SEOUL (AFP) - South Korean Prime Minister Lee Wan Koo on Thursday warned Japan it would face a "grim judgment" if it failed to address what he called the realities of history.
Mr Lee issued the warning during a specially called press conference following Monday's announcement by Japan's Education Ministry that all 18 new social studies textbooks for use in junior high schools assert Japanese ownership of two separate island groups at the centre of disputes with China and South Korea.
"You can never cover up stark truth. (Japan) will eventually face a grim historical judgement," Mr Lee was quoted as saying by the Yonhap news agency. "(Japan) must stop distorting history."
The new school books also fail to use the word "massacre" when referring to Japan's mass slaughter of Chinese civilians in Nanjing in 1937, preferring the term "incident".
The textbook dispute surfaces regularly in the row between Tokyo, Beijing and Seoul over events in the first half of the 20th century, when Japan invaded and occupied large tracts of Asia.
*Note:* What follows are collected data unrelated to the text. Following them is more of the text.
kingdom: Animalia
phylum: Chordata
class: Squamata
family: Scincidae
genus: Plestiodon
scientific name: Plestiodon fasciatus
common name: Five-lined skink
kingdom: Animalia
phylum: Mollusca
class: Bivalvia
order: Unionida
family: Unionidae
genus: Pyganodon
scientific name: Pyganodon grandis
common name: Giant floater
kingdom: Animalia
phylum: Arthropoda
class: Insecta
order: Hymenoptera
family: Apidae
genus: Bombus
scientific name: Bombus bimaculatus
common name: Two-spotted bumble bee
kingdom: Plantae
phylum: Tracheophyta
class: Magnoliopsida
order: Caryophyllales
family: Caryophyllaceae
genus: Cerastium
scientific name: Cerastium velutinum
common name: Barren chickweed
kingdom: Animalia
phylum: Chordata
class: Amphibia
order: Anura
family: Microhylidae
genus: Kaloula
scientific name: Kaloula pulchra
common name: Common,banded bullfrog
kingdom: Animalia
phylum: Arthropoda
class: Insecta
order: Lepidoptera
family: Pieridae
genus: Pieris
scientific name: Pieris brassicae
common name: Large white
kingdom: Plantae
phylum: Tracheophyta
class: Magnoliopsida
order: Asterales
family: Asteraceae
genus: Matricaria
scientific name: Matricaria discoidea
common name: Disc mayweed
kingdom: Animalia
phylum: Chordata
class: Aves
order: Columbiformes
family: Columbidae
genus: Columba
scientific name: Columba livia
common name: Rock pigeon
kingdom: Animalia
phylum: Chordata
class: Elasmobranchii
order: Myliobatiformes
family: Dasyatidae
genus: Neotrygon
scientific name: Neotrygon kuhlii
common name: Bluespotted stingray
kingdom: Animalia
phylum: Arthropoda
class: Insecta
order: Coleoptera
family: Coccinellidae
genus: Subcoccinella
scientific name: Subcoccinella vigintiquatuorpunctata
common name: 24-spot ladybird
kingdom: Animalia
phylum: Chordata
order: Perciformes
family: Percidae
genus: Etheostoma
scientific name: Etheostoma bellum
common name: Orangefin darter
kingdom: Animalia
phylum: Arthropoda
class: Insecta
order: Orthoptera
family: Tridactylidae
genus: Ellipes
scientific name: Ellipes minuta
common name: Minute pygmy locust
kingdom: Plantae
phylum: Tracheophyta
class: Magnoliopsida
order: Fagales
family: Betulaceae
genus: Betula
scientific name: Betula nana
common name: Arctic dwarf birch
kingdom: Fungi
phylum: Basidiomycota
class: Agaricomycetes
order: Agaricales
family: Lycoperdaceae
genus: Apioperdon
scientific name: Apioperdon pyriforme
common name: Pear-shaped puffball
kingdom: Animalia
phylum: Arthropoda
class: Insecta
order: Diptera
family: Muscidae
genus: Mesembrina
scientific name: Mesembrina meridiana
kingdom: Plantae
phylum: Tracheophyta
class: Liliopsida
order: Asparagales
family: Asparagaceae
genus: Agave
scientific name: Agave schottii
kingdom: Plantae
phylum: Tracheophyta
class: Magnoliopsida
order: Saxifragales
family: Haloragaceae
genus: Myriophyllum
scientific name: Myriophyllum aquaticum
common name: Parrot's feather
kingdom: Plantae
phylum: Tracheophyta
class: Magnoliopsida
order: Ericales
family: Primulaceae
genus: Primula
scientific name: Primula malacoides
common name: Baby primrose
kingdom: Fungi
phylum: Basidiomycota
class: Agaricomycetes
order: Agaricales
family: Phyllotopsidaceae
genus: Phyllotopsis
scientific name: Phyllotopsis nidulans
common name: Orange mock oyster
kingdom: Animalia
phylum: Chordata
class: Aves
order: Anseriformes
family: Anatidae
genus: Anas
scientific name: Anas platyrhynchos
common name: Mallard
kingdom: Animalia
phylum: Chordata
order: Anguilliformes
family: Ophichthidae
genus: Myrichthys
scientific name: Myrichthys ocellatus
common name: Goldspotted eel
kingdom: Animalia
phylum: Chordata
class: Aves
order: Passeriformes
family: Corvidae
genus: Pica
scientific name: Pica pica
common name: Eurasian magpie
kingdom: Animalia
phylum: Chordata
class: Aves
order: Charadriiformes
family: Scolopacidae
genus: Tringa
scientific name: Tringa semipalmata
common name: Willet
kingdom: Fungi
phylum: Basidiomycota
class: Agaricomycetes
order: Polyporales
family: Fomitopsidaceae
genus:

But it has come at a particularly sensitive time as the region prepares to mark the 70th anniversary of the end of World War II, and with a rising tide of nationalism in all three countries.
Immediately after Monday's announcement on the textbooks, the South Korean Foreign Ministry summoned Japanese ambassador Koro Bessho to protest.
The territorial dispute between Seoul and Tokyo concerns the South Korean-controlled Dokdo islets in the East Sea (Sea of Japan), which are known as Takeshima in Japan and have been the focus of a decades-old sovereignty row.